Bergier commission regrets decision to return documents
The Bergier Commission, the panel of independent historians investigating Switzerland's wartime past, has criticised a decision by the government to return company documents to their owners. The Commission's members believe this is a blow to transparency.
The Independent Commission of Experts (ICE) had asked the authorities to archive the more than 100,000 documents collected for research purposes. "Keeping the documents in one central place would have made scrutiny of the Commission's work far easier," said Jakob Tanner, one of its members on Wednesday in Bern.
Another member, Georg Kreis, had doubts whether companies would be prepared to surrender their archives to historians in the future. "Some companies were not very cooperative when it came to opening up their archives," said Kreis.

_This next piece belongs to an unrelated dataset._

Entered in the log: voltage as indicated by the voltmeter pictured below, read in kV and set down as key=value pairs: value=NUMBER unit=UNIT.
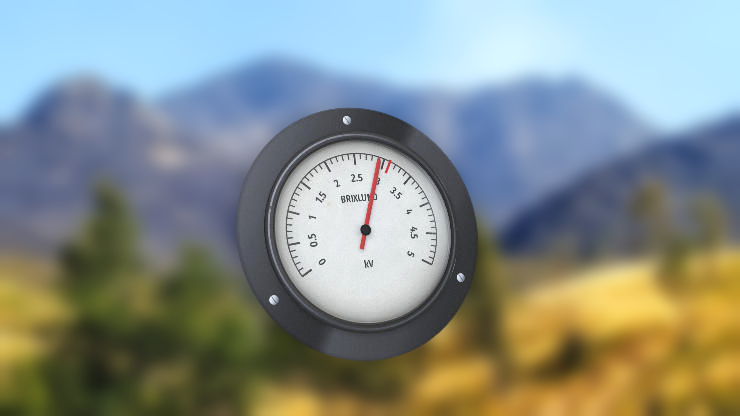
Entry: value=2.9 unit=kV
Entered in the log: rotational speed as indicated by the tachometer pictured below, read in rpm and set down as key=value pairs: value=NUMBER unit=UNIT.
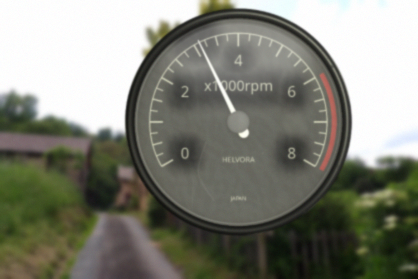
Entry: value=3125 unit=rpm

"The government's decision only reinforces this atmosphere of non-cooperation", he added. "The political climate has changed: a few years ago, the authorities would have made another choice."
The ICE said on Wednesday that its final report would be ready at the end of December. However, the report, comprising between 400 and 500 pages, will only be made available to the public in spring 2002.
The commision was set up in 1996 to investigate the size and fate of assets moved to Switzerland before and during the Second World War by both victims and perpetrators of Nazi-era crimes. It was also mandated to investigate Swiss business relations with Nazi Germany and Switzerland's refugee policy.
The commission's mandate expires at the end of this year. It employed up to 60 people at the height of its research programme.
The ICE has already published reports on the trade in gold during the war and on Swiss refugee policy.